# TASK TO COMPLETE:
Set out exactly, and with nothing added, the line containing "root of tail: (1003, 569)" and every line after it through the final line of the data.

# SUPPLIED RECORDS:
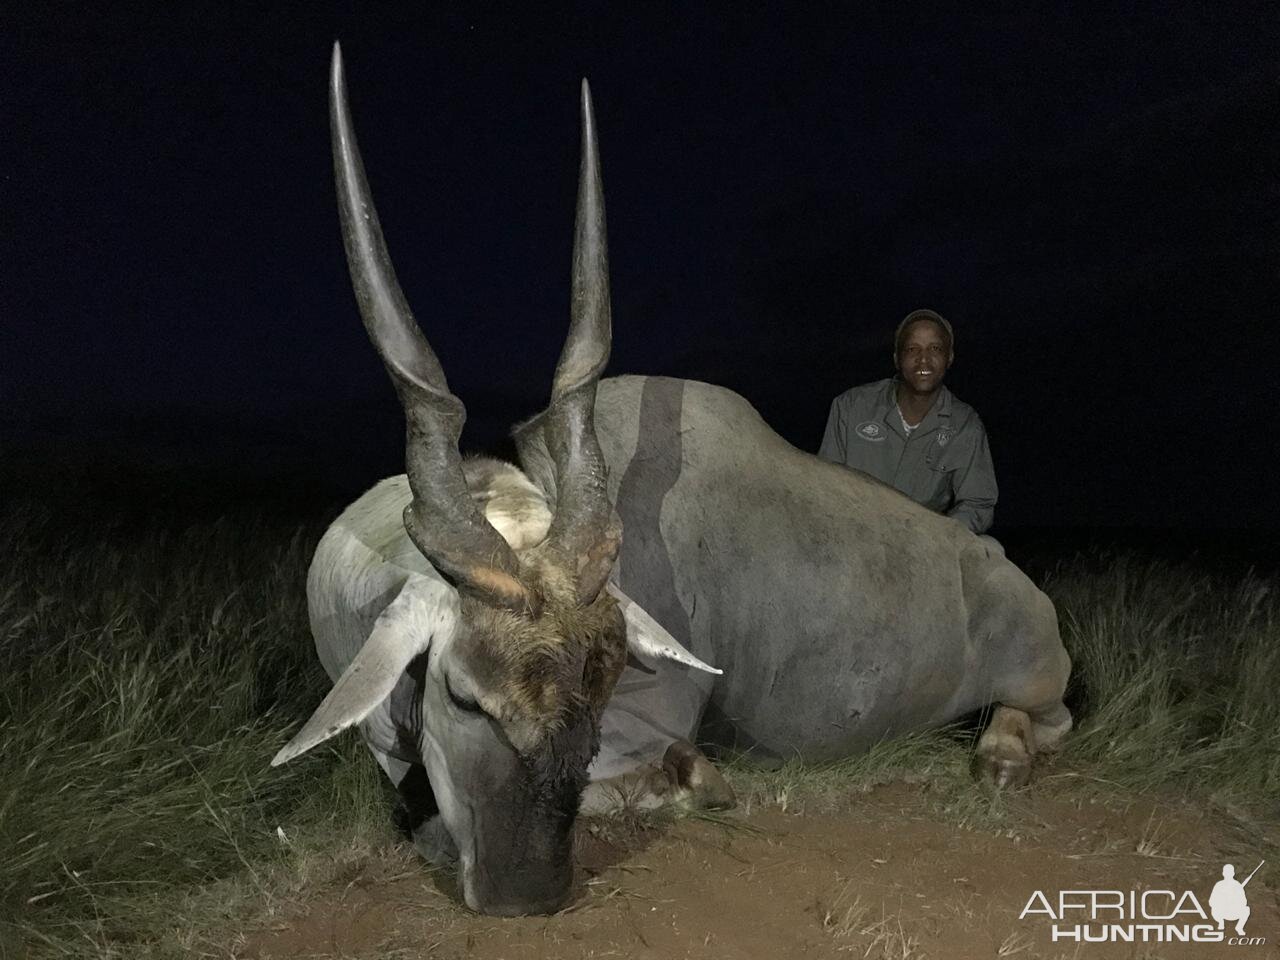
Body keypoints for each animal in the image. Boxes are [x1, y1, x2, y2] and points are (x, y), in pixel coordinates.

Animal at [272, 45, 1070, 916]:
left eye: (603, 688)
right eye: (463, 695)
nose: (528, 897)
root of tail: (1003, 569)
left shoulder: (643, 729)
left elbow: (661, 777)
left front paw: (700, 780)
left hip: (1038, 678)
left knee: (1048, 719)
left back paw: (1000, 757)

# ANSWER:
root of tail: (1003, 569)
left shoulder: (643, 729)
left elbow: (661, 777)
left front paw: (700, 780)
left hip: (1038, 678)
left knee: (1048, 719)
left back paw: (1000, 757)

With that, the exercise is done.